EXTRACTED ENTRIES —

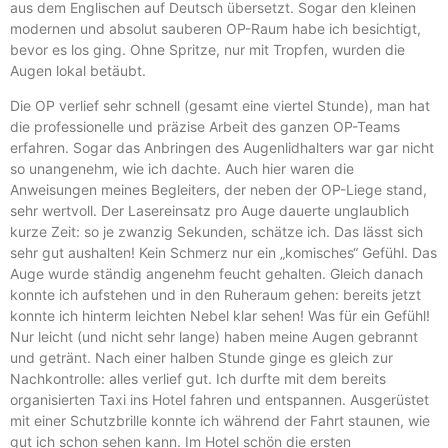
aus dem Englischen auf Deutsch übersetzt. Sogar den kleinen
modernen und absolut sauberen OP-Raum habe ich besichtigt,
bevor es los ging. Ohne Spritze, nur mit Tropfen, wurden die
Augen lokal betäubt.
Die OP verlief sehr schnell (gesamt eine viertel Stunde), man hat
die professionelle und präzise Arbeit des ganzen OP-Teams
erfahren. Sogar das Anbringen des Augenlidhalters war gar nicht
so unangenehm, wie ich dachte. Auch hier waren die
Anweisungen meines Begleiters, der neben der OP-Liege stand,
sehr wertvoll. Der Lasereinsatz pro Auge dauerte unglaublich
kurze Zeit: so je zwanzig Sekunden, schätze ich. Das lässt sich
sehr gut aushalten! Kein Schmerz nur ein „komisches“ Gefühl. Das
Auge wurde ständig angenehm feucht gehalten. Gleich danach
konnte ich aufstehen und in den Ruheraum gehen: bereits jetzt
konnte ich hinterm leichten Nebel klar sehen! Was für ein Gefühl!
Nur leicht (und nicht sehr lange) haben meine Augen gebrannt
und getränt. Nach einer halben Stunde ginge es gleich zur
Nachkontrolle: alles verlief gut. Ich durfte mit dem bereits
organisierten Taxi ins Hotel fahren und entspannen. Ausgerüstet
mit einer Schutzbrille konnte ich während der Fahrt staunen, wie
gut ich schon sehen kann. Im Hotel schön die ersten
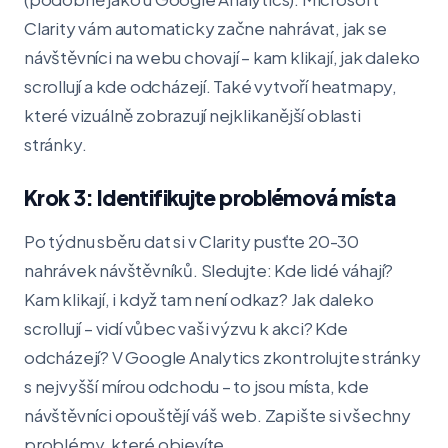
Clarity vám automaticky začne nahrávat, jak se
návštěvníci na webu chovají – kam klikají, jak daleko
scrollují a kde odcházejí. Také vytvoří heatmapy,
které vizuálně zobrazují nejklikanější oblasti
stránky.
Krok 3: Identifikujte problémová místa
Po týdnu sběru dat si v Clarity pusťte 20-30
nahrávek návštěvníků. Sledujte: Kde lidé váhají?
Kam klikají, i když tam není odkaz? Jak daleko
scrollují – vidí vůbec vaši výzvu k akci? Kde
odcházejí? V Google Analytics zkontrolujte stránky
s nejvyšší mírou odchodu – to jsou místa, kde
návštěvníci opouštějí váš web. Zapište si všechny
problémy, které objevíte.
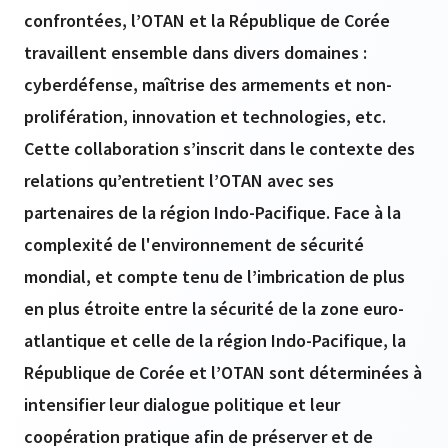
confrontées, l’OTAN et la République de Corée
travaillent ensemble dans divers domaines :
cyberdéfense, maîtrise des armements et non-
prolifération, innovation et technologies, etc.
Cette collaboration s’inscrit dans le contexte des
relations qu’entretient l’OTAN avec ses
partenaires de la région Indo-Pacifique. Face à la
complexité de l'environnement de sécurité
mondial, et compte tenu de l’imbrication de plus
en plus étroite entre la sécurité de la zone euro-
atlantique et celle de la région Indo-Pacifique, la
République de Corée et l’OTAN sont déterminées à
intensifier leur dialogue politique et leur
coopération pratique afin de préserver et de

---

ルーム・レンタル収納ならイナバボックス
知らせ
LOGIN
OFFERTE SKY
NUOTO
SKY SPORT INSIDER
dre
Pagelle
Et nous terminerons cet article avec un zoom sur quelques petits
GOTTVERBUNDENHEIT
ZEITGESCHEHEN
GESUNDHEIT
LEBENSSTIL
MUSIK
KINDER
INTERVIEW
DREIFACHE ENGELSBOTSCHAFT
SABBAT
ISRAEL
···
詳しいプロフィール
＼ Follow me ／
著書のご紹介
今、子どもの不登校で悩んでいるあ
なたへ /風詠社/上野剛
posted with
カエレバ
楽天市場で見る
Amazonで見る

--

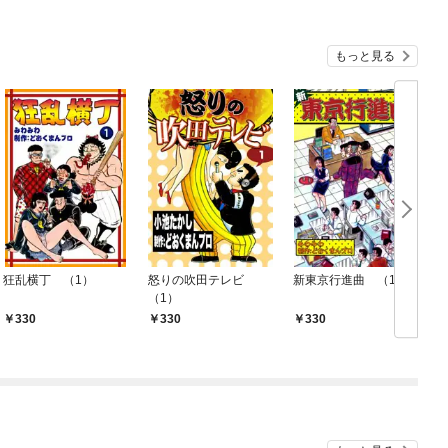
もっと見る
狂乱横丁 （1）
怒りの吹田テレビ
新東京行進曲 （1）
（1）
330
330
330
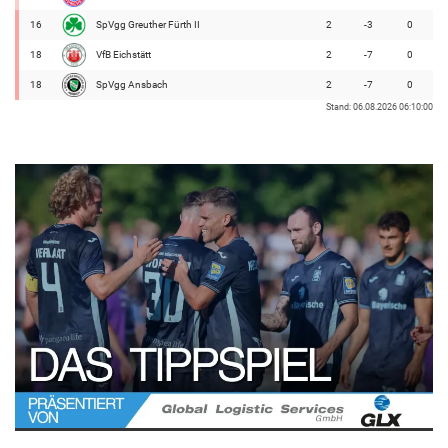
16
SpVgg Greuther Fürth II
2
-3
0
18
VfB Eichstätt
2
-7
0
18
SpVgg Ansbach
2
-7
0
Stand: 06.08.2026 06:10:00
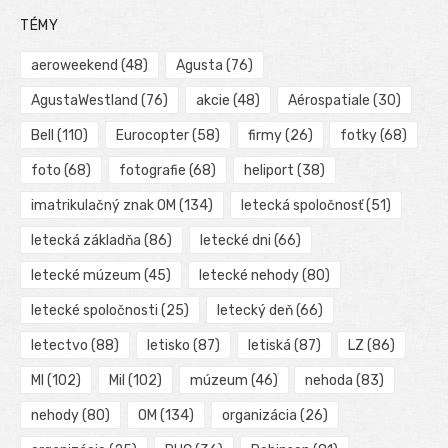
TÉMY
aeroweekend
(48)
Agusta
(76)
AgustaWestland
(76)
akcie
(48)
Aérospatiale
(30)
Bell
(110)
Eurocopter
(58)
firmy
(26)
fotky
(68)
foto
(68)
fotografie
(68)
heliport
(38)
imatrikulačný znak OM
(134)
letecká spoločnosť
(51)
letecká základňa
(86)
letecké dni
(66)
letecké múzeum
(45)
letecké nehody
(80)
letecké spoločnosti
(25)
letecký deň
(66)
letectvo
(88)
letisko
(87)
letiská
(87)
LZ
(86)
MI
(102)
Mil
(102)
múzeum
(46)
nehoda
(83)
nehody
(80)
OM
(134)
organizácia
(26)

WORK INSTRUCTION — Going back over the entries above, copy word for word every line from the one that has "complexité de l'environnement de sécurité" on through the one that has "coopération pratique afin de préserver et de".

TASK OUTPUT —
complexité de l'environnement de sécurité
mondial, et compte tenu de l’imbrication de plus
en plus étroite entre la sécurité de la zone euro-
atlantique et celle de la région Indo-Pacifique, la
République de Corée et l’OTAN sont déterminées à
intensifier leur dialogue politique et leur
coopération pratique afin de préserver et de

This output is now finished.